== Segment start ==
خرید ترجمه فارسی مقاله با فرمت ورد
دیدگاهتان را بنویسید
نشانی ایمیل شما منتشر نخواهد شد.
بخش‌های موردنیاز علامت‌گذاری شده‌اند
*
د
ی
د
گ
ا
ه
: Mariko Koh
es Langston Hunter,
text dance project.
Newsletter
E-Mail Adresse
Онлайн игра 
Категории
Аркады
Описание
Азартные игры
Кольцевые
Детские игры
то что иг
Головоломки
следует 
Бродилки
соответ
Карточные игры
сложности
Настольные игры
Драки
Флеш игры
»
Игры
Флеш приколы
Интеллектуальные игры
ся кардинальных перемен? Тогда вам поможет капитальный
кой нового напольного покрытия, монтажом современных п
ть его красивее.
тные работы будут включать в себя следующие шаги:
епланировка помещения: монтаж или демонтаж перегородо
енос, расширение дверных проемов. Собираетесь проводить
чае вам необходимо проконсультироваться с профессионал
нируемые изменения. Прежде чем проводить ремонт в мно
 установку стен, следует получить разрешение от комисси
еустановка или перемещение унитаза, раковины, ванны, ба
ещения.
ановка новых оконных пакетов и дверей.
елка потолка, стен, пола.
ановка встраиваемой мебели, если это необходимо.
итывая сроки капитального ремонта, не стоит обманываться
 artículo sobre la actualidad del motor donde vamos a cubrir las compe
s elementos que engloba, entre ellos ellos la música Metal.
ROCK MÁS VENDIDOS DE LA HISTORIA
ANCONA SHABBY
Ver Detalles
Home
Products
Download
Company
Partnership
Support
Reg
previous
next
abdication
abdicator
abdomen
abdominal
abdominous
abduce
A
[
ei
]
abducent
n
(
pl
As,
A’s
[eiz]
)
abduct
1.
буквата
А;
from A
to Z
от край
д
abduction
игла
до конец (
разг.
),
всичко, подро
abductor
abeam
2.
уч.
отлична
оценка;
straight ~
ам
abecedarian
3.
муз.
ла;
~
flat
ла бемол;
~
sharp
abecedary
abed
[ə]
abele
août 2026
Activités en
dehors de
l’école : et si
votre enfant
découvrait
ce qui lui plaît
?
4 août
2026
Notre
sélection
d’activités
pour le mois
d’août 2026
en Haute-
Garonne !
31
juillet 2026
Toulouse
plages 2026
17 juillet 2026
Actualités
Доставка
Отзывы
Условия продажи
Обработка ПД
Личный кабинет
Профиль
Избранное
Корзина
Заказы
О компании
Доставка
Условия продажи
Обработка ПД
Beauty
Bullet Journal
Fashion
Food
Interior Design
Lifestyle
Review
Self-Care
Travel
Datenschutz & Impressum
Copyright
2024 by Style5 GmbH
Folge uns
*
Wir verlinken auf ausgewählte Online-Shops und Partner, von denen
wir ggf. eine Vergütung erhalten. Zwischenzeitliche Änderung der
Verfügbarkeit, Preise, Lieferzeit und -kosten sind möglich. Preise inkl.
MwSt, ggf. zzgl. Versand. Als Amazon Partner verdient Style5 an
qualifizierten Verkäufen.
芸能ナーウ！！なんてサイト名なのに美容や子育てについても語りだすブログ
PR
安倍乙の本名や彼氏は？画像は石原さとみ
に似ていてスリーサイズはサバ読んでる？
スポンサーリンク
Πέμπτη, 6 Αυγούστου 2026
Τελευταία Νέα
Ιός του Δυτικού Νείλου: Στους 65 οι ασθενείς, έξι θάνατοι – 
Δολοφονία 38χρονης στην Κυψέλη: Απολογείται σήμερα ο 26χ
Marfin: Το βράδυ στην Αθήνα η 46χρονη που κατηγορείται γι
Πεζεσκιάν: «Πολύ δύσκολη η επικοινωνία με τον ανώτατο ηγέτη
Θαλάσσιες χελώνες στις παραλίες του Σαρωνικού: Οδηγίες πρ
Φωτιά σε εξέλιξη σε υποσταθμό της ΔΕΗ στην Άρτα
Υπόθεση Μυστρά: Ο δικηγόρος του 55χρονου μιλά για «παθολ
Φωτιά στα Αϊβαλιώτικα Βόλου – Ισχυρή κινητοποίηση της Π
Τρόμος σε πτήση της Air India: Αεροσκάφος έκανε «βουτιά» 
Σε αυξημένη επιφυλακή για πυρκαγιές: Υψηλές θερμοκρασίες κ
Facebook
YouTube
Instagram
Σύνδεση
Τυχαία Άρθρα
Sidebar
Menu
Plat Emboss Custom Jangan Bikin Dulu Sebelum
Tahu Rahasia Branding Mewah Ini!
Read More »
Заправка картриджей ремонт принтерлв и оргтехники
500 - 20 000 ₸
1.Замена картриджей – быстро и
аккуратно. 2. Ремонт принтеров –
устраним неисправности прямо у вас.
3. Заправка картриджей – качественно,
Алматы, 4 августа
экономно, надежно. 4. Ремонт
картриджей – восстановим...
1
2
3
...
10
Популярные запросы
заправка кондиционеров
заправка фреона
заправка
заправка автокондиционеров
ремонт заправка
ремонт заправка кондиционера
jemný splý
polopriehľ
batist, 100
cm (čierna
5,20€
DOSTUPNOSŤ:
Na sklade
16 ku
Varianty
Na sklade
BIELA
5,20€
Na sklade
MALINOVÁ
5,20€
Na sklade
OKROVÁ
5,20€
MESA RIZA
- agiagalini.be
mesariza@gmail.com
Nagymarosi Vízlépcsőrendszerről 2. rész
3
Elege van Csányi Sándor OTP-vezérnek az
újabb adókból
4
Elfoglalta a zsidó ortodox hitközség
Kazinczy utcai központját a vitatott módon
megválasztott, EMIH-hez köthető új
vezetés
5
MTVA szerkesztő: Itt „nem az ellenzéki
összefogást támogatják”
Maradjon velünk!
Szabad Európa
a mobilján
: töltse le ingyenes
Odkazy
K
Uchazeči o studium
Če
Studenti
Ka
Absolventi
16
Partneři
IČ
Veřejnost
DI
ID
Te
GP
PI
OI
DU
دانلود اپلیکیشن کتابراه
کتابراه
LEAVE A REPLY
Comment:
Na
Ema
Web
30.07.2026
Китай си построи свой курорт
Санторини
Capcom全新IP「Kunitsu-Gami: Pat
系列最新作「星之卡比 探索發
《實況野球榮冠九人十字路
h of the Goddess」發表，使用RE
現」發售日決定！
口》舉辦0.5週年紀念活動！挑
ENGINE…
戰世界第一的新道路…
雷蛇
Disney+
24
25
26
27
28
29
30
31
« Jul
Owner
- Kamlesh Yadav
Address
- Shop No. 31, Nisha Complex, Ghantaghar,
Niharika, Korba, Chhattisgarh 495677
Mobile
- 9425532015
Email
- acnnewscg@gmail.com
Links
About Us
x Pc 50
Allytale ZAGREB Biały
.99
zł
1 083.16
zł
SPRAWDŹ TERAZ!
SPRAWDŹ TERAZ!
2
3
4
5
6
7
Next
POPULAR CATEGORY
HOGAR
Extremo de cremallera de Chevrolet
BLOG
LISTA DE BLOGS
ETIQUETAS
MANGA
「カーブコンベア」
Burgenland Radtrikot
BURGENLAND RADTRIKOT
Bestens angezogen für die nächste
== Segment end ==
■ **Assignment**
In full and without changes, give the data above once more.

■ **Exercise response**
خرید ترجمه فارسی مقاله با فرمت ورد
دیدگاهتان را بنویسید
نشانی ایمیل شما منتشر نخواهد شد.
بخش‌های موردنیاز علامت‌گذاری شده‌اند
*
د
ی
د
گ
ا
ه
: Mariko Koh
es Langston Hunter,
text dance project.
Newsletter
E-Mail Adresse
Онлайн игра 
Категории
Аркады
Описание
Азартные игры
Кольцевые
Детские игры
то что иг
Головоломки
следует 
Бродилки
соответ
Карточные игры
сложности
Настольные игры
Драки
Флеш игры
»
Игры
Флеш приколы
Интеллектуальные игры
ся кардинальных перемен? Тогда вам поможет капитальный
кой нового напольного покрытия, монтажом современных п
ть его красивее.
тные работы будут включать в себя следующие шаги:
епланировка помещения: монтаж или демонтаж перегородо
енос, расширение дверных проемов. Собираетесь проводить
чае вам необходимо проконсультироваться с профессионал
нируемые изменения. Прежде чем проводить ремонт в мно
 установку стен, следует получить разрешение от комисси
еустановка или перемещение унитаза, раковины, ванны, ба
ещения.
ановка новых оконных пакетов и дверей.
елка потолка, стен, пола.
ановка встраиваемой мебели, если это необходимо.
итывая сроки капитального ремонта, не стоит обманываться
 artículo sobre la actualidad del motor donde vamos a cubrir las compe
s elementos que engloba, entre ellos ellos la música Metal.
ROCK MÁS VENDIDOS DE LA HISTORIA
ANCONA SHABBY
Ver Detalles
Home
Products
Download
Company
Partnership
Support
Reg
previous
next
abdication
abdicator
abdomen
abdominal
abdominous
abduce
A
[
ei
]
abducent
n
(
pl
As,
A’s
[eiz]
)
abduct
1.
буквата
А;
from A
to Z
от край
д
abduction
игла
до конец (
разг.
),
всичко, подро
abductor
abeam
2.
уч.
отлична
оценка;
straight ~
ам
abecedarian
3.
муз.
ла;
~
flat
ла бемол;
~
sharp
abecedary
abed
[ə]
abele
août 2026
Activités en
dehors de
l’école : et si
votre enfant
découvrait
ce qui lui plaît
?
4 août
2026
Notre
sélection
d’activités
pour le mois
d’août 2026
en Haute-
Garonne !
31
juillet 2026
Toulouse
plages 2026
17 juillet 2026
Actualités
Доставка
Отзывы
Условия продажи
Обработка ПД
Личный кабинет
Профиль
Избранное
Корзина
Заказы
О компании
Доставка
Условия продажи
Обработка ПД
Beauty
Bullet Journal
Fashion
Food
Interior Design
Lifestyle
Review
Self-Care
Travel
Datenschutz & Impressum
Copyright
2024 by Style5 GmbH
Folge uns
*
Wir verlinken auf ausgewählte Online-Shops und Partner, von denen
wir ggf. eine Vergütung erhalten. Zwischenzeitliche Änderung der
Verfügbarkeit, Preise, Lieferzeit und -kosten sind möglich. Preise inkl.
MwSt, ggf. zzgl. Versand. Als Amazon Partner verdient Style5 an
qualifizierten Verkäufen.
芸能ナーウ！！なんてサイト名なのに美容や子育てについても語りだすブログ
PR
安倍乙の本名や彼氏は？画像は石原さとみ
に似ていてスリーサイズはサバ読んでる？
スポンサーリンク
Πέμπτη, 6 Αυγούστου 2026
Τελευταία Νέα
Ιός του Δυτικού Νείλου: Στους 65 οι ασθενείς, έξι θάνατοι – 
Δολοφονία 38χρονης στην Κυψέλη: Απολογείται σήμερα ο 26χ
Marfin: Το βράδυ στην Αθήνα η 46χρονη που κατηγορείται γι
Πεζεσκιάν: «Πολύ δύσκολη η επικοινωνία με τον ανώτατο ηγέτη
Θαλάσσιες χελώνες στις παραλίες του Σαρωνικού: Οδηγίες πρ
Φωτιά σε εξέλιξη σε υποσταθμό της ΔΕΗ στην Άρτα
Υπόθεση Μυστρά: Ο δικηγόρος του 55χρονου μιλά για «παθολ
Φωτιά στα Αϊβαλιώτικα Βόλου – Ισχυρή κινητοποίηση της Π
Τρόμος σε πτήση της Air India: Αεροσκάφος έκανε «βουτιά» 
Σε αυξημένη επιφυλακή για πυρκαγιές: Υψηλές θερμοκρασίες κ
Facebook
YouTube
Instagram
Σύνδεση
Τυχαία Άρθρα
Sidebar
Menu
Plat Emboss Custom Jangan Bikin Dulu Sebelum
Tahu Rahasia Branding Mewah Ini!
Read More »
Заправка картриджей ремонт принтерлв и оргтехники
500 - 20 000 ₸
1.Замена картриджей – быстро и
аккуратно. 2. Ремонт принтеров –
устраним неисправности прямо у вас.
3. Заправка картриджей – качественно,
Алматы, 4 августа
экономно, надежно. 4. Ремонт
картриджей – восстановим...
1
2
3
...
10
Популярные запросы
заправка кондиционеров
заправка фреона
заправка
заправка автокондиционеров
ремонт заправка
ремонт заправка кондиционера
jemný splý
polopriehľ
batist, 100
cm (čierna
5,20€
DOSTUPNOSŤ:
Na sklade
16 ku
Varianty
Na sklade
BIELA
5,20€
Na sklade
MALINOVÁ
5,20€
Na sklade
OKROVÁ
5,20€
MESA RIZA
- agiagalini.be
mesariza@gmail.com
Nagymarosi Vízlépcsőrendszerről 2. rész
3
Elege van Csányi Sándor OTP-vezérnek az
újabb adókból
4
Elfoglalta a zsidó ortodox hitközség
Kazinczy utcai központját a vitatott módon
megválasztott, EMIH-hez köthető új
vezetés
5
MTVA szerkesztő: Itt „nem az ellenzéki
összefogást támogatják”
Maradjon velünk!
Szabad Európa
a mobilján
: töltse le ingyenes
Odkazy
K
Uchazeči o studium
Če
Studenti
Ka
Absolventi
16
Partneři
IČ
Veřejnost
DI
ID
Te
GP
PI
OI
DU
دانلود اپلیکیشن کتابراه
کتابراه
LEAVE A REPLY
Comment:
Na
Ema
Web
30.07.2026
Китай си построи свой курорт
Санторини
Capcom全新IP「Kunitsu-Gami: Pat
系列最新作「星之卡比 探索發
《實況野球榮冠九人十字路
h of the Goddess」發表，使用RE
現」發售日決定！
口》舉辦0.5週年紀念活動！挑
ENGINE…
戰世界第一的新道路…
雷蛇
Disney+
24
25
26
27
28
29
30
31
« Jul
Owner
- Kamlesh Yadav
Address
- Shop No. 31, Nisha Complex, Ghantaghar,
Niharika, Korba, Chhattisgarh 495677
Mobile
- 9425532015
Email
- acnnewscg@gmail.com
Links
About Us
x Pc 50
Allytale ZAGREB Biały
.99
zł
1 083.16
zł
SPRAWDŹ TERAZ!
SPRAWDŹ TERAZ!
2
3
4
5
6
7
Next
POPULAR CATEGORY
HOGAR
Extremo de cremallera de Chevrolet
BLOG
LISTA DE BLOGS
ETIQUETAS
MANGA
「カーブコンベア」
Burgenland Radtrikot
BURGENLAND RADTRIKOT
Bestens angezogen für die nächste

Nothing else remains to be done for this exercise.